▶ TASK DIRECTIONS: Transcribe the stretch of the excerpt on reviewing past AWS Support cases, given below, from "- Configuration recommendations" through "identical or similar?".

If the recentCommunications field includes a nextToken, the case has
additional older messages. Only paginate using describe-communications if the
recent messages do not contain a clear root cause or resolution — for example,
if the last messages are follow-up questions rather than a final answer.
aws support describe-communications \
--case-id "case-123456789010-muen-2024" \
--max-results 10 \
--next-token "<nextToken-from-recentCommunications>"
When reviewing communications, look for:
- Root cause statements — AWS Support engineers often summarize the root cause in their final response.
- Remediation steps — Specific actions taken to resolve the issue (e.g., "increased max_connections", "applied security group rule", "scaled up instance type").
- Configuration recommendations — Best practices or tuning suggestions provided by AWS.
- Escalation notes — If the case was escalated, check for deeper technical analysis from specialized teams.
Step 4: Correlate Findings with Current Incident
After reviewing relevant cases, correlate the findings:
Pattern matching checklist
- Do past cases share the same affected service and resource type?
- Are the error messages or codes identical or similar?
- Did past incidents occur at a similar time of day or day of week (indicating load patterns)?
- Was the root cause a configuration issue that may still be present?
- Was the resolution a temporary workaround that has since expired or been reverted?
- Did AWS identify a service-side issue that may be recurring?
Relevance scoring
Rate each historical case on relevance to the current incident:
| Score | Criteria |
|---|---|
| High | Same service, same error, same resource type, similar timeframe |
| Medium | Same service, different error but related symptoms |
| Low | Different service but similar architectural pattern or failure mode |
Step 5: Summarize Findings
Provide a structured summary including:
- Number of related cases found — How many past cases matched the search criteria.

Stored data entries
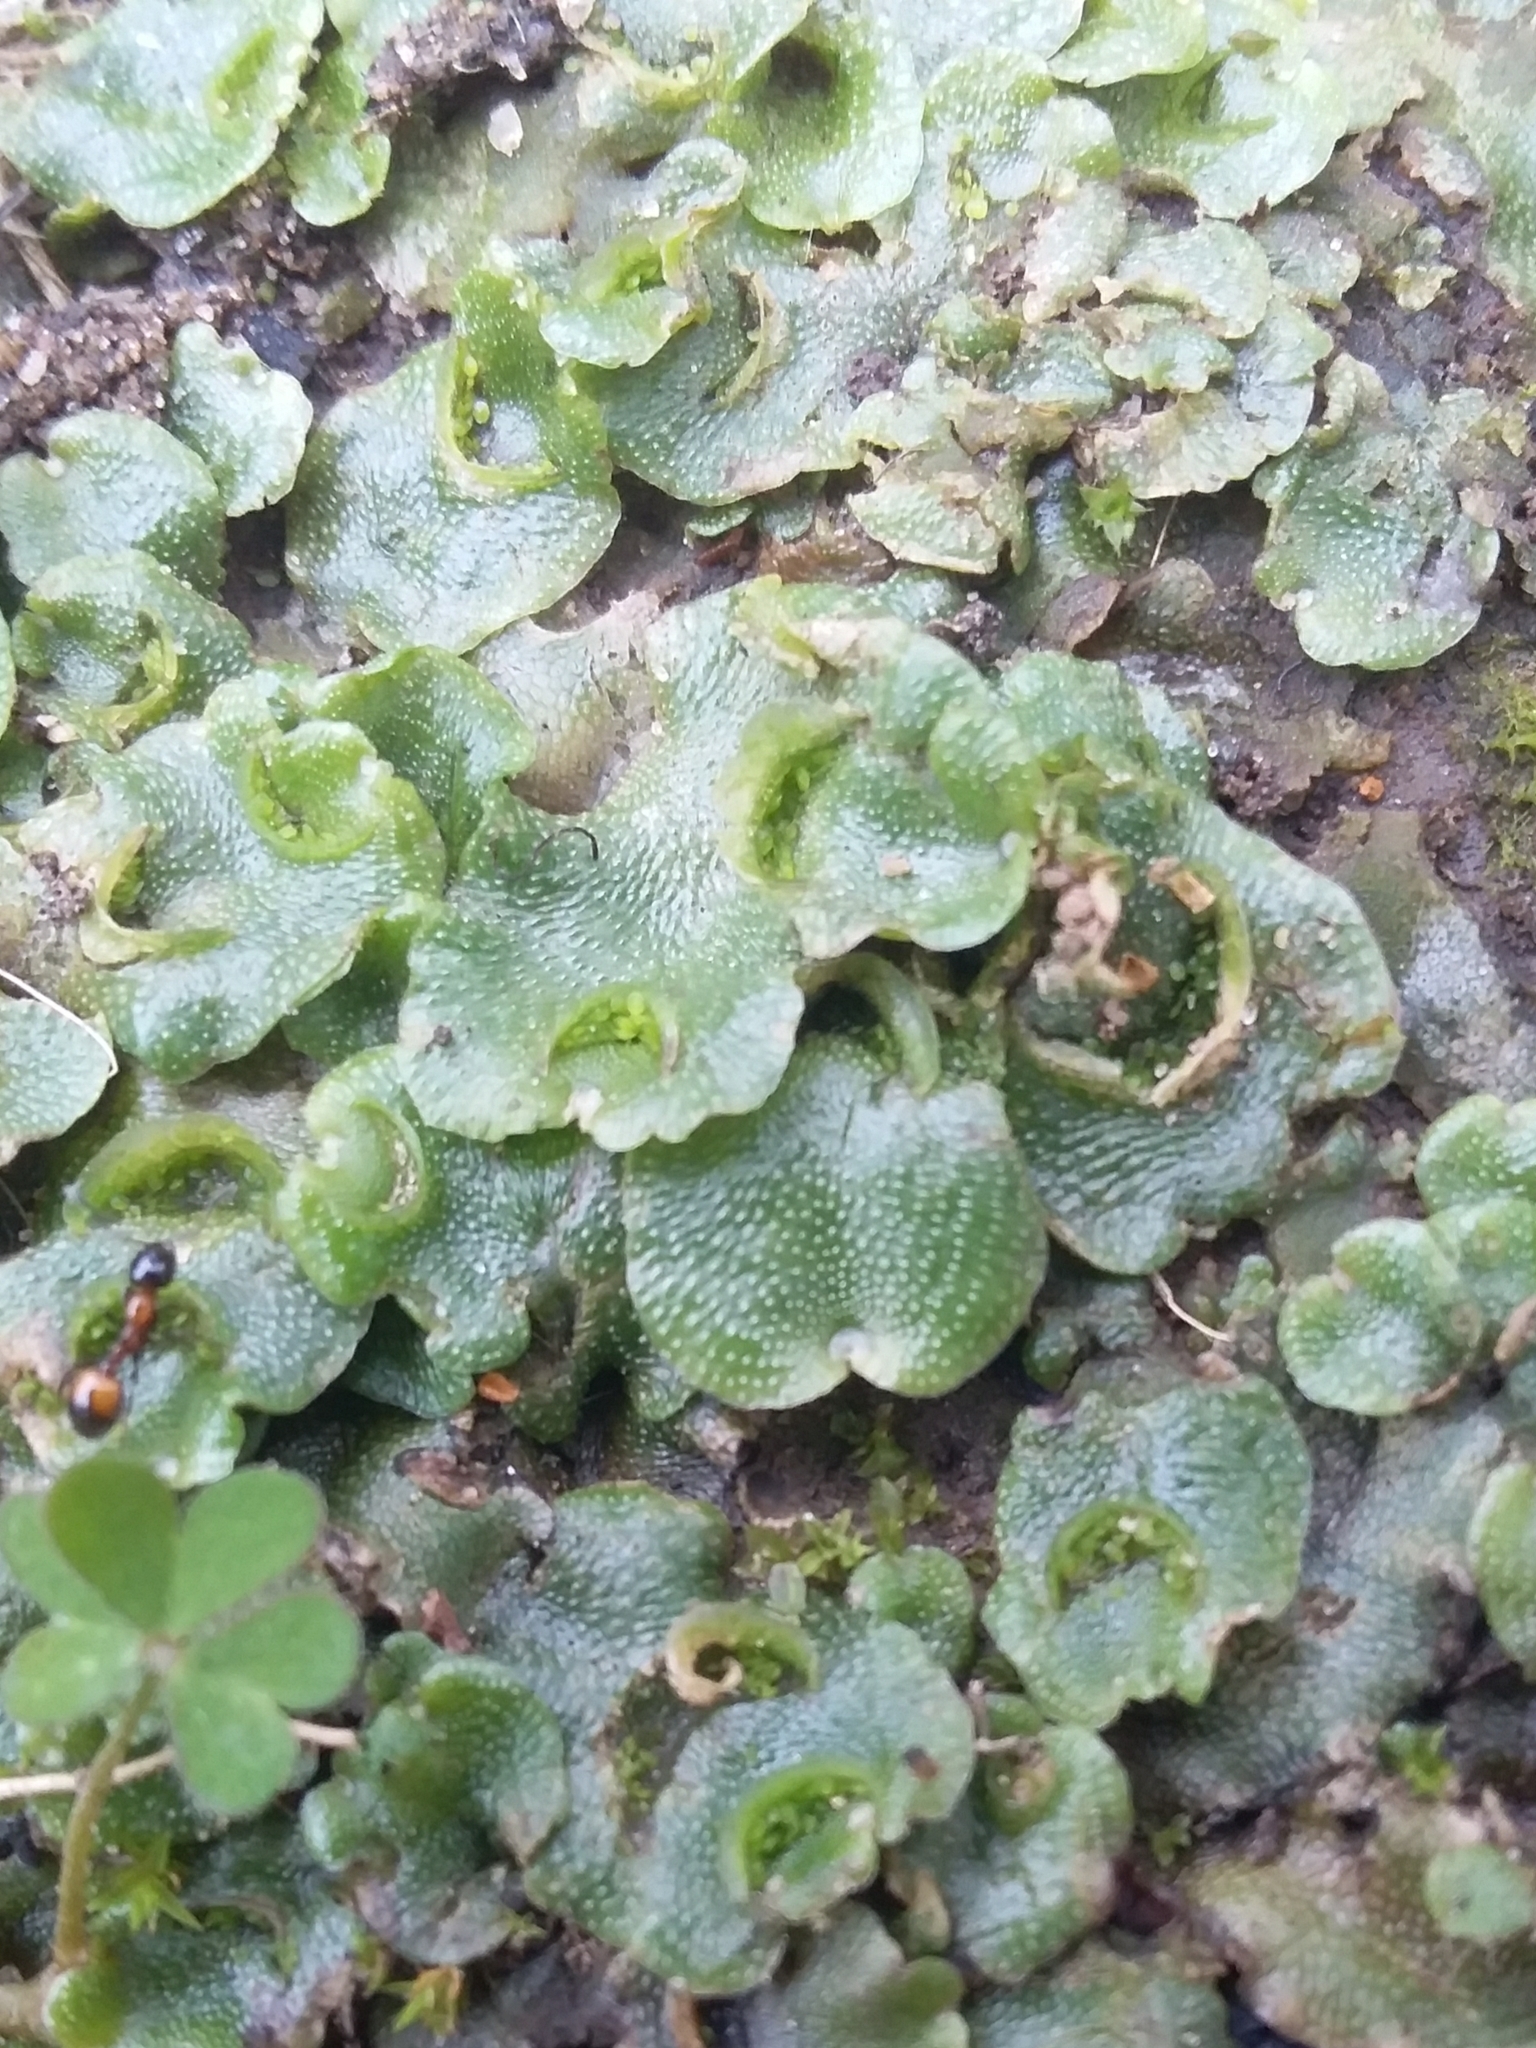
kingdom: Plantae
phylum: Marchantiophyta
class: Marchantiopsida
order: Lunulariales
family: Lunulariaceae
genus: Lunularia
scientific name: Lunularia cruciata
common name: Crescent-cup liverwort
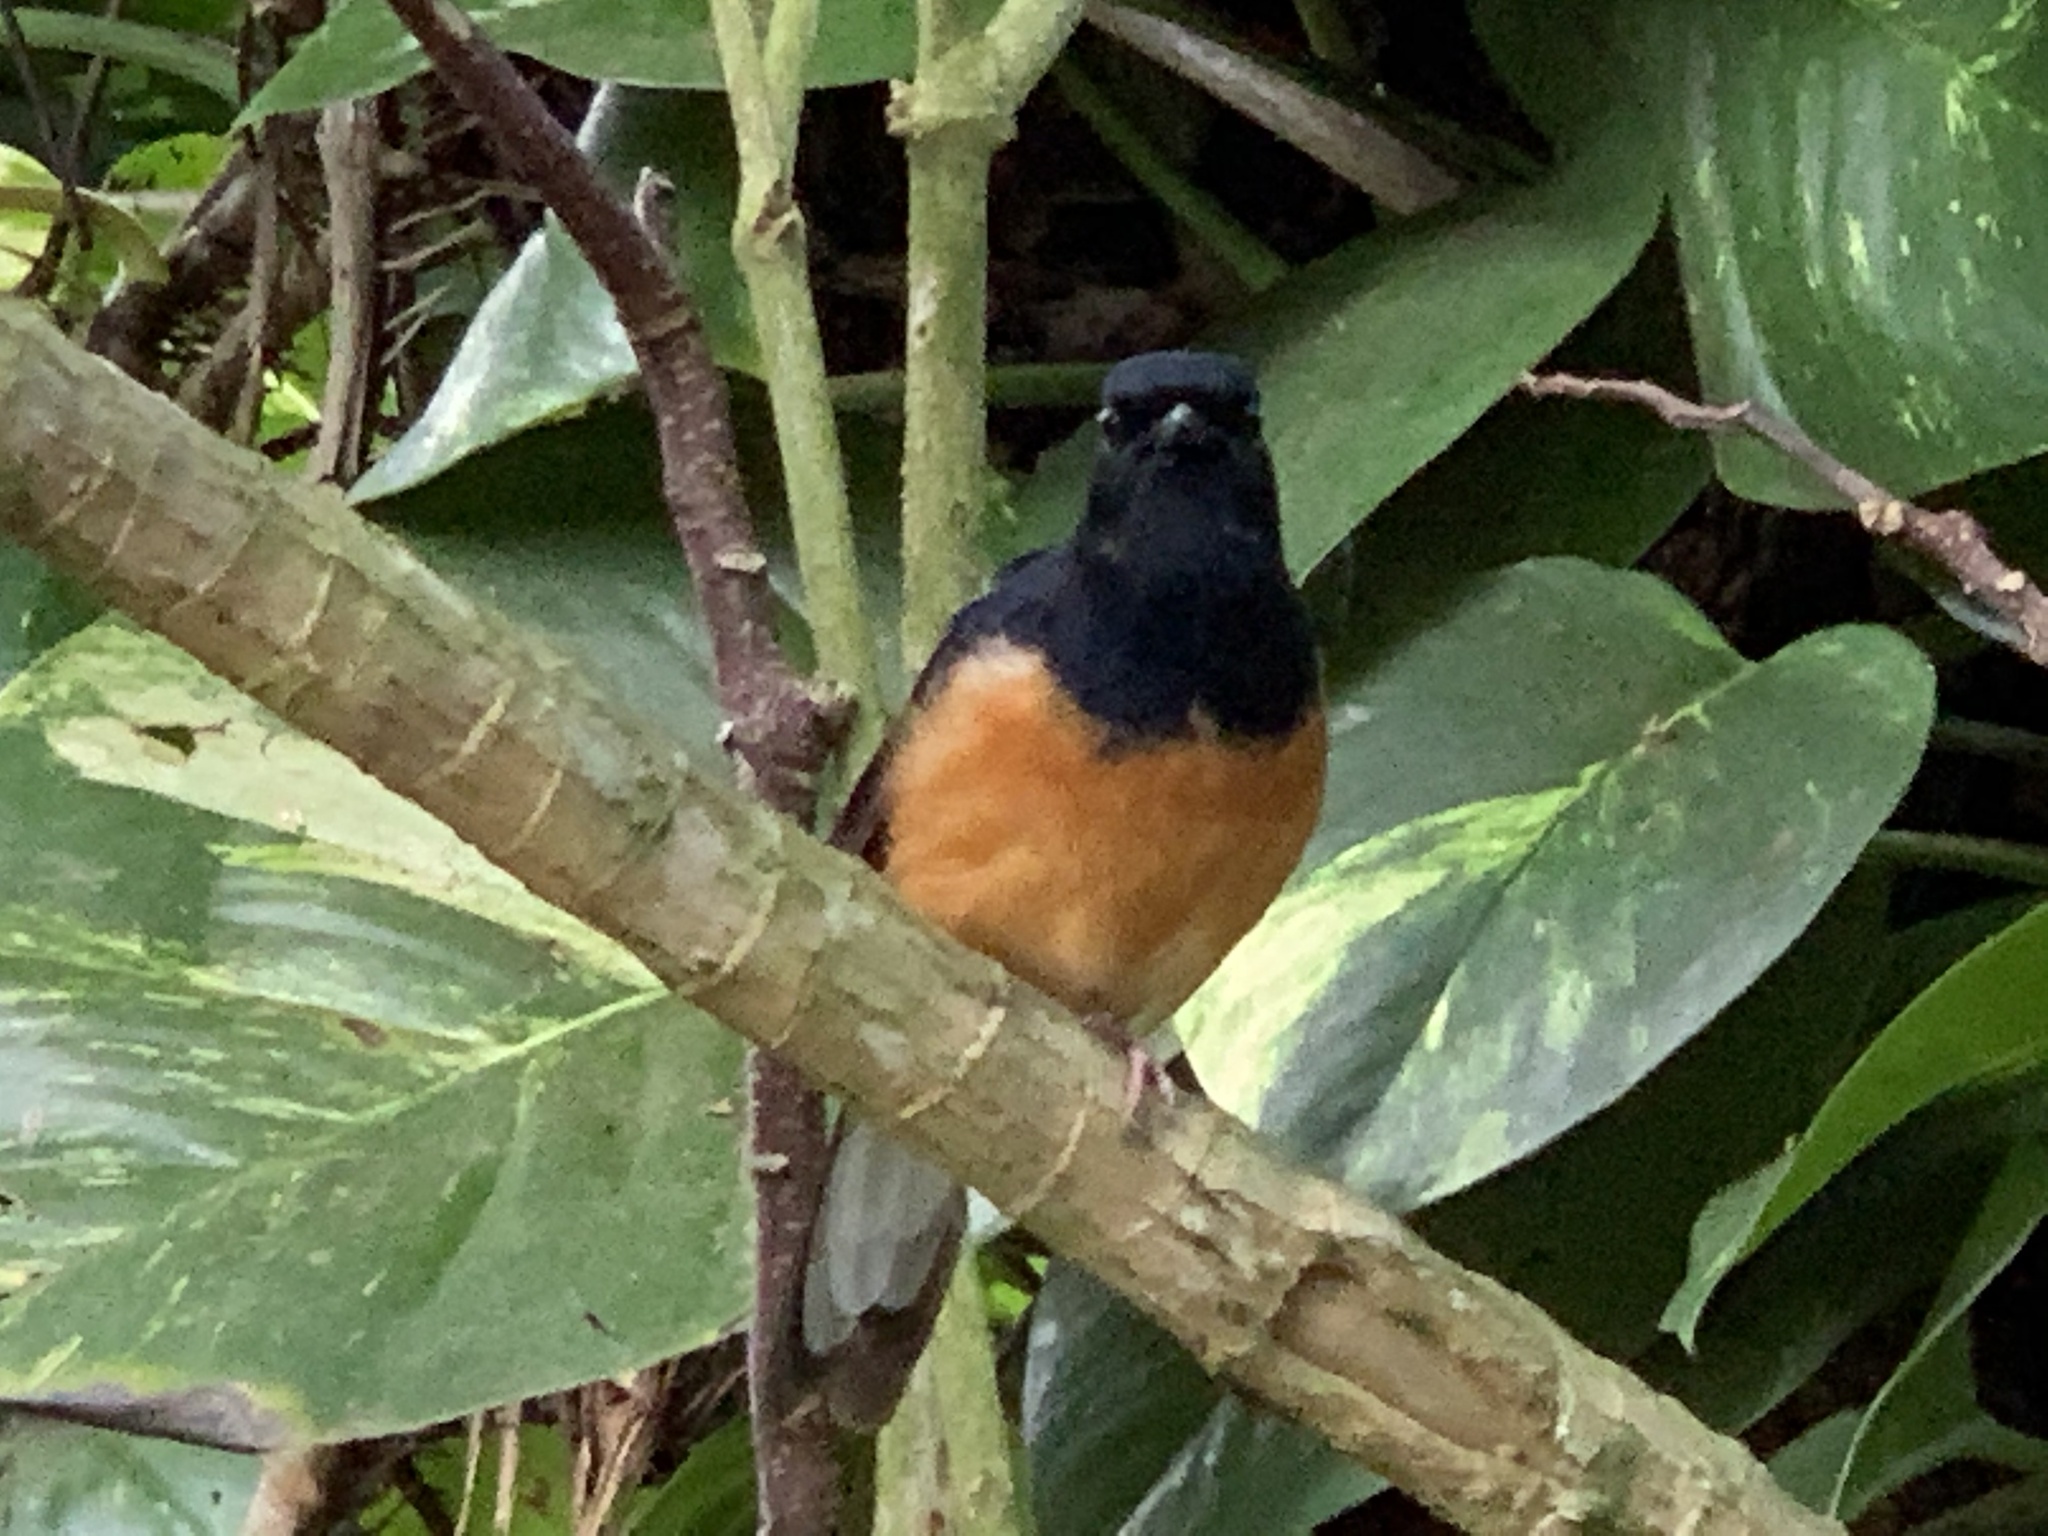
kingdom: Animalia
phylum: Chordata
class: Aves
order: Passeriformes
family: Muscicapidae
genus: Copsychus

▶ WRITTEN RESPONSE:
- Configuration recommendations — Best practices or tuning suggestions provided by AWS.
- Escalation notes — If the case was escalated, check for deeper technical analysis from specialized teams.
Step 4: Correlate Findings with Current Incident
After reviewing relevant cases, correlate the findings:
Pattern matching checklist
- Do past cases share the same affected service and resource type?
- Are the error messages or codes identical or similar?